§ **TASK DETAILS**
Show every line in the entries below where the word "aren" appears.

§ **GIVEN RECORDS**

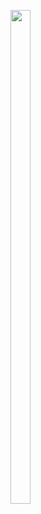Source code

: <p>
<img src="https://user-images.githubusercontent.com/124056284/221604562-dbb9b280-06c1-417d-a6f7-4b77c62889ba.png" width=25% height=45%>
</p>
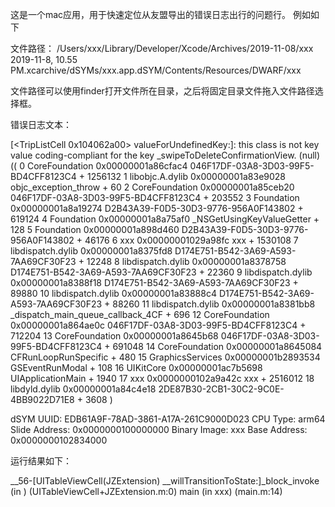这是一个mac应用，用于快速定位从友盟导出的错误日志出行的问题行。
例如如下

文件路径：
/Users/xxx/Library/Developer/Xcode/Archives/2019-11-08/xxx 2019-11-8, 10.55 PM.xcarchive/dSYMs/xxx.app.dSYM/Contents/Resources/DWARF/xxx


文件路径可以使用finder打开文件所在目录，之后将固定目录文件拖入文件路径选择框。

错误日志文本：


[&lt;TripListCell 0x104062a00&gt; valueForUndefinedKey:]: this class is not key value coding-compliant for the key _swipeToDeleteConfirmationView.
(null)
((
	0   CoreFoundation                      0x00000001a86cfac4 046F17DF-03A8-3D03-99F5-BD4CFF8123C4 + 1256132
	1   libobjc.A.dylib                     0x00000001a83e9028 objc_exception_throw + 60
	2   CoreFoundation                      0x00000001a85ceb20 046F17DF-03A8-3D03-99F5-BD4CFF8123C4 + 203552
	3   Foundation                          0x00000001a8a19274 D2B43A39-F0D5-30D3-9776-956A0F143802 + 619124
	4   Foundation                          0x00000001a8a75af0 _NSGetUsingKeyValueGetter + 128
	5   Foundation                          0x00000001a898d460 D2B43A39-F0D5-30D3-9776-956A0F143802 + 46176
	6   xxx                               0x00000001029a98fc xxx + 1530108
	7   libdispatch.dylib                   0x00000001a8375fd8 D174E751-B542-3A69-A593-7AA69CF30F23 + 12248
	8   libdispatch.dylib                   0x00000001a8378758 D174E751-B542-3A69-A593-7AA69CF30F23 + 22360
	9   libdispatch.dylib                   0x00000001a8388f18 D174E751-B542-3A69-A593-7AA69CF30F23 + 89880
	10  libdispatch.dylib                   0x00000001a83888c4 D174E751-B542-3A69-A593-7AA69CF30F23 + 88260
	11  libdispatch.dylib                   0x00000001a8381bb8 _dispatch_main_queue_callback_4CF + 696
	12  CoreFoundation                      0x00000001a864ae0c 046F17DF-03A8-3D03-99F5-BD4CFF8123C4 + 712204
	13  CoreFoundation                      0x00000001a8645b68 046F17DF-03A8-3D03-99F5-BD4CFF8123C4 + 691048
	14  CoreFoundation                      0x00000001a8645084 CFRunLoopRunSpecific + 480
	15  GraphicsServices                    0x00000001b2893534 GSEventRunModal + 108
	16  UIKitCore                           0x00000001ac7b5698 UIApplicationMain + 1940
	17  xxx                               0x0000000102a9a42c xxx + 2516012
	18  libdyld.dylib                       0x00000001a84c4e18 2DE87B30-2CB1-30C2-9C0E-4BB9022D71E8 + 3608
)

dSYM UUID: EDB61A9F-78AD-3861-A17A-261C9000D023
CPU Type: arm64
Slide Address: 0x0000000100000000
Binary Image: xxx
Base Address: 0x0000000102834000

运行结果如下：



  __56-[UITableViewCell(JZExtension) __willTransitionToState:]_block_invoke (in ) (UITableViewCell+JZExtension.m:0)
main (in xxx) (main.m:14)

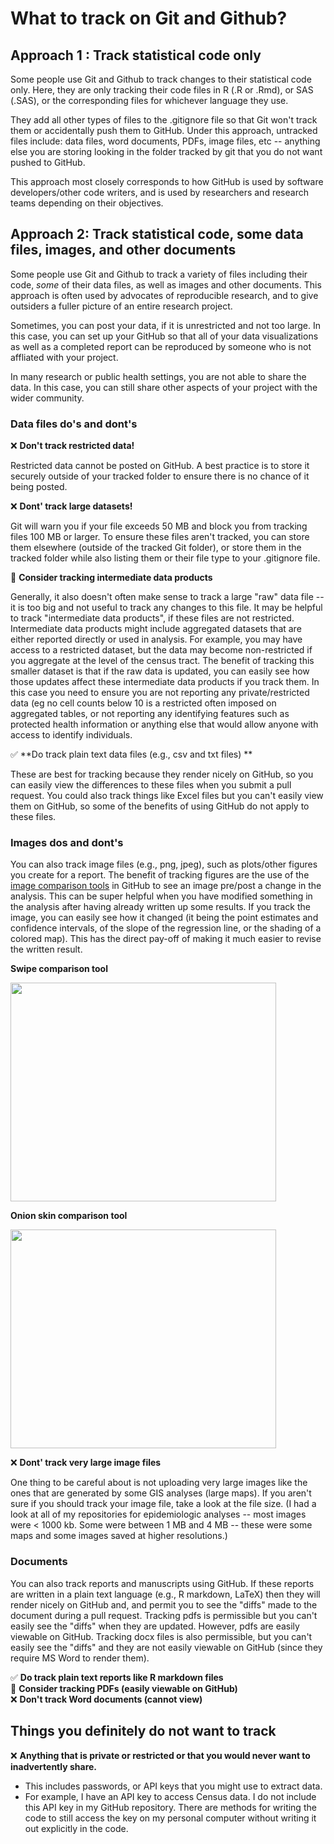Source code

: # What to track on Git and Github?

## Approach 1 : Track statistical code only

Some people use Git and Github to track changes to their statistical code only. 
Here, they are only tracking their code files in R (.R or .Rmd), or 
SAS (.SAS), or the corresponding files for whichever language they use. 

They add all other types of files to the .gitignore file so that Git
won't track them or accidentally push them to GitHub. Under this approach, 
untracked files include: data files, word documents, PDFs, image files, etc -- 
anything else you are storing looking in the folder tracked by git that you do
not want pushed to GitHub.

This approach most closely corresponds to how GitHub is used by software 
developers/other code writers, and is used by researchers and research 
teams depending on their objectives.

## Approach 2: Track statistical code, some data files, images, and other documents

Some people use Git and Github to track a variety of files including their code, 
*some* of their data files, as well as images and other documents. This approach
is often used by advocates of reproducible research, and to give outsiders a 
fuller picture of an entire research project. 

Sometimes, you can post your data, if it is unrestricted and not too large. In 
this case, you can set up your GitHub so that all of your data visualizations 
as well as a completed report can be reproduced by someone who is not affliated
with your project. 

In many research or public health settings, you are not able to share the data. 
In this case, you can still share other aspects of your project with the wider 
community.

### Data files do's and dont's



❌ **Don't track restricted data!**

Restricted data cannot be posted on GitHub. A best practice is to store it 
securely outside of your tracked folder to ensure there is no chance of it being
posted. 

❌ **Dont' track large datasets!** 

Git will warn you if your file exceeds 50 MB and 
block you from tracking files 100 MB or larger. To ensure these files aren't tracked, you can store them elsewhere (outside of
the tracked Git folder), or store them in the tracked folder while also listing them or their file type to your .gitignore file. 

🤔 **Consider tracking intermediate data products**

Generally, it also doesn't often make sense to track a large "raw" data file -- it is too big and not useful to track any changes to this file. It may be helpful to track "intermediate data products", if these files are not restricted. Intermediate data products might include aggregated datasets that are either reported directly or used in analysis. For example, you may have access to a restricted dataset, but the data may become non-restricted if you aggregate at the level of the census tract. The benefit of tracking this smaller dataset is that if the raw data is updated, you can easily see how those updates affect these intermediate data products if you track them. In this case you need to ensure you are not reporting any private/restricted data (eg no cell counts below 10 is a restricted often imposed on aggregated tables, or not reporting any identifying features such as protected health information or anything else that would allow anyone with access to identify 
individuals.

✅ **Do track plain text data files (e.g., csv and txt files) **

These are best for tracking because they render nicely on GitHub, so you can
easily view the differences to these files when you submit a pull request. You 
could also track things like Excel files but you can't easily view them on 
GitHub, so some of the benefits of using GitHub do not apply to these files.
   
### Images dos and dont's

You can also track image files (e.g., png, jpeg), such as plots/other figures 
you create for a report. The benefit of  tracking figures are the use of the 
[image comparison tools](https://github.blog/2011-03-21-behold-image-view-modes/)
in GitHub to see an image pre/post a change in the 
analysis. This can be super helpful when you have modified something in the 
analysis after having already written up some results. If you track the image, 
you can easily see how it changed (it being the point estimates and confidence
intervals, of the slope of the regression line, or the shading of a colored map).
This has the direct pay-off of making it much easier to revise the written 
result.

**Swipe comparison tool**

<BODY>
  <IMG SRC="https://bph-storage.s3.us-west-1.amazonaws.com/git-for-humans/swipe-example.gif" width="425" height="350">
</BODY>

**Onion skin comparison tool**

<BODY>
  <IMG SRC="https://bph-storage.s3.us-west-1.amazonaws.com/git-for-humans/onion-skin-example.gif" width="425" height="350">
</BODY>



❌ **Dont' track very large image files**

One thing to be careful about is not uploading very large images like the 
ones that are generated by some GIS analyses (large maps). If you aren't sure if
you should track your image file, take a look at the file size. (I had a look at
all of my repositories for epidemiologic analyses -- most images were < 1000 kb.
Some were between 1 MB and 4 MB -- these were some maps and some images saved at
higher resolutions.)

### Documents

You can also track reports and manuscripts using GitHub. If these reports are 
written in a plain text language (e.g., R markdown, LaTeX) then they will render
nicely on GitHub and, and permit you to see the "diffs" made to the document 
during a pull request. Tracking pdfs is permissible but you can't easily see the
"diffs" when they are updated. However, pdfs are easily viewable on GitHub. 
Tracking docx files is also permissible, but you can't easily see the "diffs" 
and they are not easily viewable on GitHub (since they require MS Word to render
them). 

✅ **Do track plain text reports like R markdown files**  
🤔 **Consider tracking PDFs (easily viewable on GitHub)**  
❌ **Don't track Word documents (cannot view)**


## Things you definitely do not want to track

❌ **Anything that is private or restricted or that you would never want to 
inadvertently share.**

* This includes passwords, or API keys that you might use to extract data. 
* For example, I have an API key to access Census data. I do not include this
API key in my GitHub repository. There are methods for writing the code to still
access the key on my personal computer without writing it out explicitly in the 
code. 
  


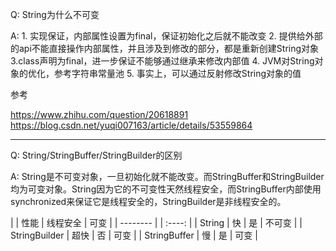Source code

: Q: String为什么不可变

A: 1. 实现保证，内部属性设置为final，保证初始化之后就不能改变 2. 提供给外部的api不能直接操作内部属性，并且涉及到修改的部分，都是重新创建String对象 3.class声明为final，进一步保证不能够通过继承来修改内部值 4. JVM对String对象的优化，参考字符串常量池 5. 事实上，可以通过反射修改String对象的值

参考

https://www.zhihu.com/question/20618891
https://blog.csdn.net/yuqi007163/article/details/53559864

----
Q: String/StringBuffer/StringBuilder的区别

A:
String是不可变对象，一旦初始化就不能改变。而StringBuffer和StringBuilder均为可变对象。String因为它的不可变性天然线程安全，而StringBuffer内部使用synchronized来保证它是线程安全的，StringBuilder是非线程安全的。

|               | 性能  |  线程安全  |  可变   |
| --------      |      | :----:    |
| String        | 快    |   是      |  不可变 |
| StringBuilder | 超快  |   否      |  可变   |
| StringBuffer  | 慢    |  是       |  可变  |
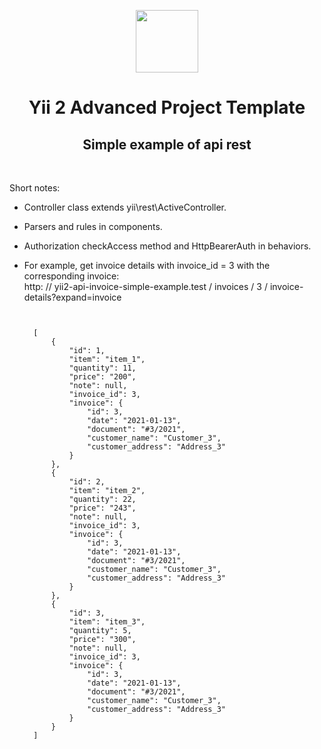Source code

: <p align="center">
    <a href="https://github.com/yiisoft" target="_blank">
        <img src="https://avatars0.githubusercontent.com/u/993323" height="100px">
    </a>
    <h1 align="center">Yii 2 Advanced Project Template</h1>
    <h2 align="center">Simple example of api rest</h2>
    <br>
</p>
Short notes:

- Controller class extends yii\rest\ActiveController.
- Parsers and rules in components.
- Authorization checkAccess method and HttpBearerAuth in behaviors.
- For example, get invoice details with invoice_id = 3 with the corresponding invoice: <br />
    http: // yii2-api-invoice-simple-example.test / invoices / 3 / invoice-details?expand=invoice

    
    <pre><code> 

    [
        {
            "id": 1,
            "item": "item_1",
            "quantity": 11,
            "price": "200",
            "note": null,
            "invoice_id": 3,
            "invoice": {
                "id": 3,
                "date": "2021-01-13",
                "document": "#3/2021",
                "customer_name": "Customer_3",
                "customer_address": "Address_3"
            }
        },
        {
            "id": 2,
            "item": "item_2",
            "quantity": 22,
            "price": "243",
            "note": null,
            "invoice_id": 3,
            "invoice": {
                "id": 3,
                "date": "2021-01-13",
                "document": "#3/2021",
                "customer_name": "Customer_3",
                "customer_address": "Address_3"
            }
        },
        {
            "id": 3,
            "item": "item_3",
            "quantity": 5,
            "price": "300",
            "note": null,
            "invoice_id": 3,
            "invoice": {
                "id": 3,
                "date": "2021-01-13",
                "document": "#3/2021",
                "customer_name": "Customer_3",
                "customer_address": "Address_3"
            }
        }
    ]

    </code></pre>

    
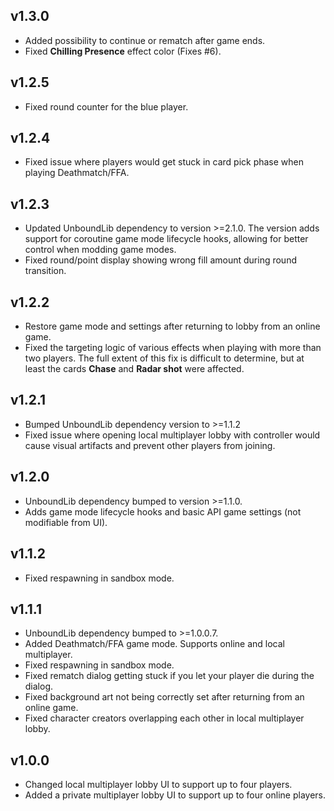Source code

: ## v1.3.0

- Added possibility to continue or rematch after game ends.
- Fixed **Chilling Presence** effect color (Fixes #6).

## v1.2.5

- Fixed round counter for the blue player.

## v1.2.4

- Fixed issue where players would get stuck in card pick phase when playing Deathmatch/FFA.

## v1.2.3

- Updated UnboundLib dependency to version >=2.1.0. The version adds support for coroutine game mode lifecycle hooks, allowing for better control when modding game modes.
- Fixed round/point display showing wrong fill amount during round transition.

## v1.2.2

- Restore game mode and settings after returning to lobby from an online game.
- Fixed the targeting logic of various effects when playing with more than two players. The full extent of this fix is difficult to determine, but at least the cards **Chase** and **Radar shot** were affected.

## v1.2.1

- Bumped UnboundLib dependency version to >=1.1.2
- Fixed issue where opening local multiplayer lobby with controller would cause visual artifacts and prevent other players from joining.

## v1.2.0

- UnboundLib dependency bumped to version >=1.1.0.
- Adds game mode lifecycle hooks and basic API game settings (not modifiable from UI).

## v1.1.2

- Fixed respawning in sandbox mode.

## v1.1.1

- UnboundLib dependency bumped to >=1.0.0.7.
- Added Deathmatch/FFA game mode. Supports online and local multiplayer.
- Fixed respawning in sandbox mode.
- Fixed rematch dialog getting stuck if you let your player die during the dialog.
- Fixed background art not being correctly set after returning from an online game.
- Fixed character creators overlapping each other in local multiplayer lobby.

## v1.0.0

- Changed local multiplayer lobby UI to support up to four players.
- Added a private multiplayer lobby UI to support up to four online players.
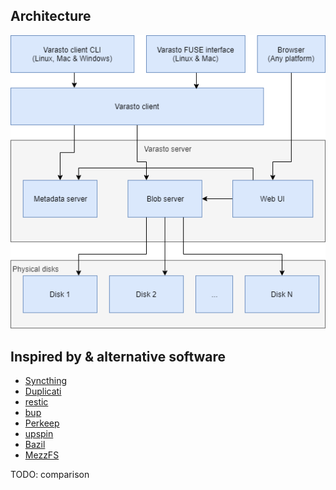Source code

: Architecture
------------

![](architecture.png)


Inspired by & alternative software
----------------------------------

- [Syncthing](https://syncthing.net/)
- [Duplicati](https://www.duplicati.com/)
- [restic](https://restic.net/)
- [bup](https://github.com/bup/bup)
- [Perkeep](https://perkeep.org/doc/overview)
- [upspin](https://upspin.io/doc/arch.md)
- [Bazil](https://bazil.org/)
- [MezzFS](https://medium.com/netflix-techblog/mezzfs-mounting-object-storage-in-netflixs-media-processing-platform-cda01c446ba)

TODO: comparison
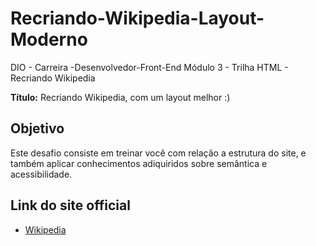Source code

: # Recriando-Wikipedia-Layout-Moderno
DIO - Carreira -Desenvolvedor-Front-End Módulo 3 - Trilha HTML - Recriando Wikipedia

**Título:** Recriando Wikipedia, com um layout melhor :)

## Objetivo
Este desafio consiste em treinar você com relação a estrutura do site, e também aplicar conhecimentos adiquiridos sobre semântica e acessibilidade.

## Link do site official

- [Wikipedia](https://pt.wikipedia.org/)

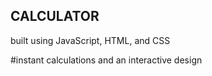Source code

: ## CALCULATOR
built using JavaScript, HTML, and CSS

#instant calculations and an interactive design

§ **EXERCISE ANSWER**
block you from tracking files 100 MB or larger. To ensure these files aren't tracked, you can store them elsewhere (outside of
ones that are generated by some GIS analyses (large maps). If you aren't sure if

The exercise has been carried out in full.